To-do item » Within the entries below, output exactly the lines between the line containing "телеведущая и основатель благотворительного" and the line containing "Melisa Molina", inclusive, and omit any picture.

Extracted data below:

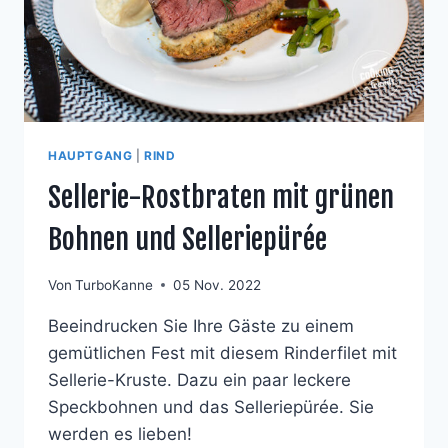
HAUPTGANG
|
RIND
Sellerie-Rostbraten mit grünen
Bohnen und Selleriepürée
Von
TurboKanne
05 Nov. 2022
Beeindrucken Sie Ihre Gäste zu einem
gemütlichen Fest mit diesem Rinderfilet mit
Sellerie-Kruste. Dazu ein paar leckere
Speckbohnen und das Selleriepürée. Sie
werden es lieben!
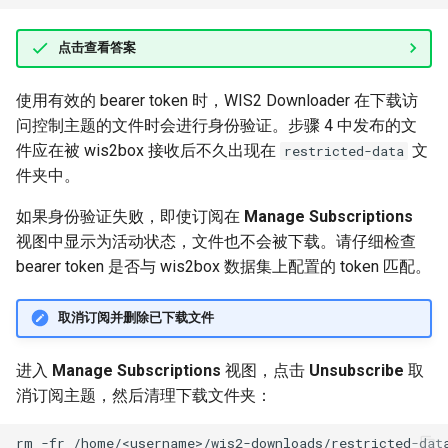
点击查看答案
使用有效的 bearer token 时，WIS2 Downloader 在下载访
问控制主题的文件时会进行身份验证。步骤 4 中发布的文
件应在被 wis2box 接收后不久出现在
文
restricted-data
件夹中。
如果身份验证失败，即使订阅在
Manage Subscriptions
视图中显示为活动状态，文件也不会被下载。请仔细检查
bearer token 是否与 wis2box 数据集上配置的 token 匹配。
取消订阅并删除已下载文件
进入
Manage Subscriptions
视图，点击
Unsubscribe
取
消订阅主题，然后清理下载文件夹：
rm
-fr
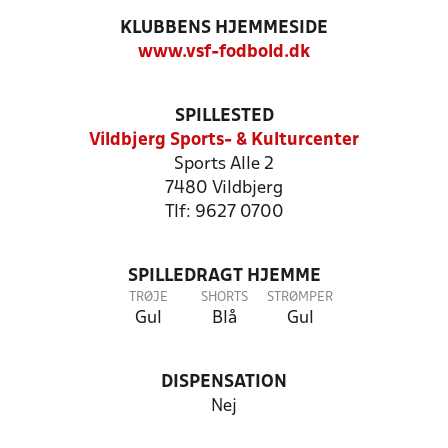
KLUBBENS HJEMMESIDE
www.vsf-fodbold.dk
SPILLESTED
Vildbjerg Sports- & Kulturcenter
Sports Alle 2
7480 Vildbjerg
Tlf: 9627 0700
SPILLEDRAGT HJEMME
TRØJE
SHORTS
STRØMPER
Gul
Blå
Gul
DISPENSATION
Nej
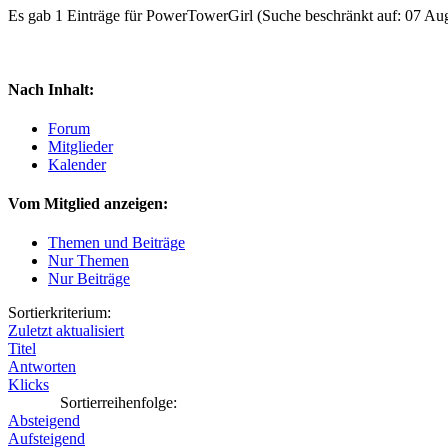
Es gab 1 Einträge für PowerTowerGirl
(Suche beschränkt auf: 07 Au
Nach Inhalt:
Forum
Mitglieder
Kalender
Vom Mitglied anzeigen:
Themen und Beiträge
Nur Themen
Nur Beiträge
Sortierkriterium:
Zuletzt aktualisiert
Titel
Antworten
Klicks
Sortierreihenfolge:
Absteigend
Aufsteigend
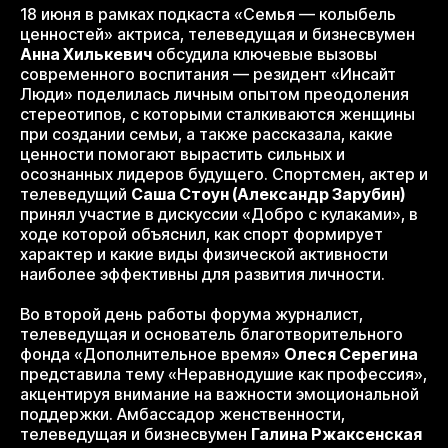
18 июня в рамках подкаста «Семья — колыбель
ценностей» актриса, телеведущая и бизнесвумен
Анна Хилькевич
обсудила ключевые вызовы
современного воспитания — резидент «Инсайт
Люди» поделилась личным опытом преодоления
стереотипов, с которыми сталкиваются женщины
при создании семьи, а также рассказала, какие
ценности помогают вырастить сильных и
осознанных лидеров будущего. Спортсмен, актер и
телеведущий
Саша Стоун (Александр Зарубин)
принял участие в дискуссии «Добро с кулаками», в
ходе которой объяснил, как спорт формирует
характер и какие виды физической активности
наиболее эффективны для развития личности.
Во второй день работы форума журналист,
телеведущая и основатель благотворительного
фонда «Дополнительное время»
Олеся Серегина
представила тему «Неравнодушие как профессия»,
акцентируя внимание на важности эмоциональной
поддержки. Амбассадор женственности,
телеведущая и бизнесвумен
Галина Ржаксенская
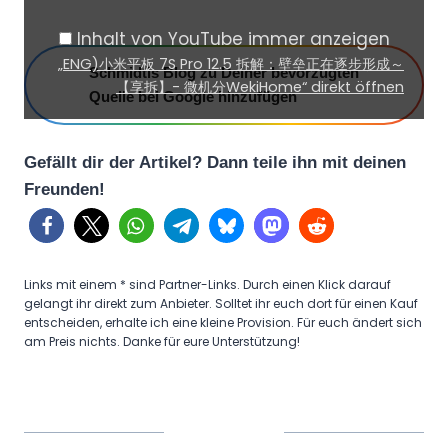
板
Inhalt von YouTube immer anzeigen
7
„ENG)小米平板 7S Pro 12.5 拆解：壁垒正在逐步形成～
Schmidtis Blog zu Deiner bevorzugten
S
【享拆】- 微机分WekiHome“ direkt öffnen
Quelle bei Google hinzufügen
P
r
o
Gefällt dir der Artikel? Dann teile ihn mit deinen
Freunden!
1
2
.
5
Links mit einem * sind Partner-Links. Durch einen Klick darauf
拆
gelangt ihr direkt zum Anbieter. Solltet ihr euch dort für einen Kauf
entscheiden, erhalte ich eine kleine Provision. Für euch ändert sich
解
am Preis nichts. Danke für eure Unterstützung!
：
壁
垒
正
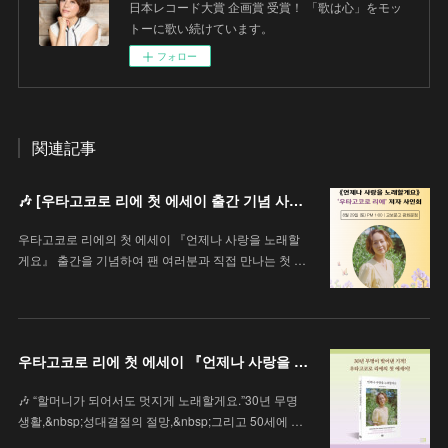
日本レコード大賞 企画賞 受賞！ 「歌は心」をモッ
トーに歌い続けています。
フォロー
関連記事
🎶 [우타고코로 리에 첫 에세이 출간 기념 사인회 안내 / 歌心りえ 初エッセイ出版記念サイン会のお知らせ]
우타고코로 리에의 첫 에세이 『언제나 사랑을 노래할
게요』 출간을 기념하여 팬 여러분과 직접 만나는 첫 …
우타고코로 리에 첫 에세이 『언제나 사랑을 노래할게요』
🎶 “할머니가 되어서도 멋지게 노래할게요.”30년 무명
생활,&nbsp;성대결절의 절망,&nbsp;그리고 50세에 …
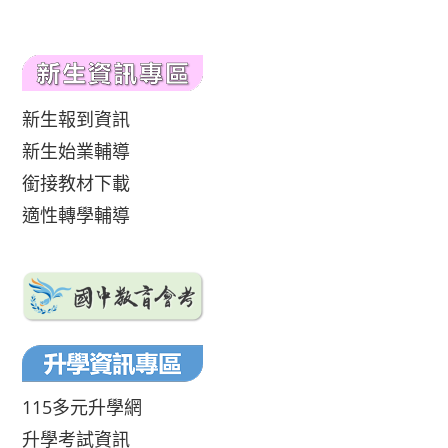
新生報到資訊
新生始業輔導
銜接教材下載
適性轉學輔導
115多元升學網
升學考試資訊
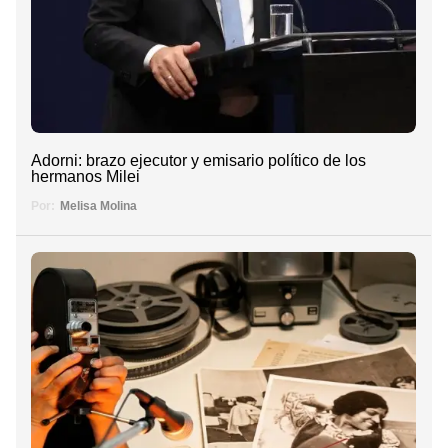
Adorni: brazo ejecutor y emisario político de los
hermanos Milei
Por:
Melisa Molina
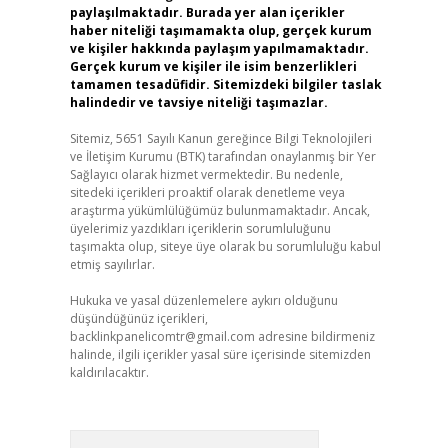
paylaşılmaktadır. Burada yer alan içerikler
haber niteliği taşımamakta olup, gerçek kurum
ve kişiler hakkında paylaşım yapılmamaktadır.
Gerçek kurum ve kişiler ile isim benzerlikleri
tamamen tesadüfidir. Sitemizdeki bilgiler taslak
halindedir ve tavsiye niteliği taşımazlar.
Sitemiz, 5651 Sayılı Kanun gereğince Bilgi Teknolojileri
ve İletişim Kurumu (BTK) tarafından onaylanmış bir Yer
Sağlayıcı olarak hizmet vermektedir. Bu nedenle,
sitedeki içerikleri proaktif olarak denetleme veya
araştırma yükümlülüğümüz bulunmamaktadır. Ancak,
üyelerimiz yazdıkları içeriklerin sorumluluğunu
taşımakta olup, siteye üye olarak bu sorumluluğu kabul
etmiş sayılırlar.
Hukuka ve yasal düzenlemelere aykırı olduğunu
düşündüğünüz içerikleri,
backlinkpanelicomtr@gmail.com
adresine bildirmeniz
halinde, ilgili içerikler yasal süre içerisinde sitemizden
kaldırılacaktır.
Arama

End of Extracted data.

Solution »
телеведущая и основатель благотворительного
фонда «Дополнительное время»
Олеся Серегина
представила тему «Неравнодушие как профессия»,
акцентируя внимание на важности эмоциональной
поддержки. Амбассадор женственности,
телеведущая и бизнесвумен
Галина Ржаксенская
板
Inhalt von YouTube immer anzeigen
7
„ENG)小米平板 7S Pro 12.5 拆解：壁垒正在逐步形成～
Schmidtis Blog zu Deiner bevorzugten
S
【享拆】- 微机分WekiHome“ direkt öffnen
Quelle bei Google hinzufügen
P
r
o
Gefällt dir der Artikel? Dann teile ihn mit deinen
Freunden!
1
2
.
5
Links mit einem * sind Partner-Links. Durch einen Klick darauf
拆
gelangt ihr direkt zum Anbieter. Solltet ihr euch dort für einen Kauf
entscheiden, erhalte ich eine kleine Provision. Für euch ändert sich
解
am Preis nichts. Danke für eure Unterstützung!
：
壁
垒
正
日本レコード大賞 企画賞 受賞！ 「歌は心」をモッ
トーに歌い続けています。
フォロー
関連記事
🎶 [우타고코로 리에 첫 에세이 출간 기념 사인회 안내 / 歌心りえ 初エッセイ出版記念サイン会のお知らせ]
우타고코로 리에의 첫 에세이 『언제나 사랑을 노래할
게요』 출간을 기념하여 팬 여러분과 직접 만나는 첫 …
우타고코로 리에 첫 에세이 『언제나 사랑을 노래할게요』
🎶 “할머니가 되어서도 멋지게 노래할게요.”30년 무명
생활,&nbsp;성대결절의 절망,&nbsp;그리고 50세에 …
新生報到資訊
新生始業輔導
銜接教材下載
適性轉學輔導
115多元升學網
升學考試資訊
Adorni: brazo ejecutor y emisario político de los
hermanos Milei
Por:
Melisa Molina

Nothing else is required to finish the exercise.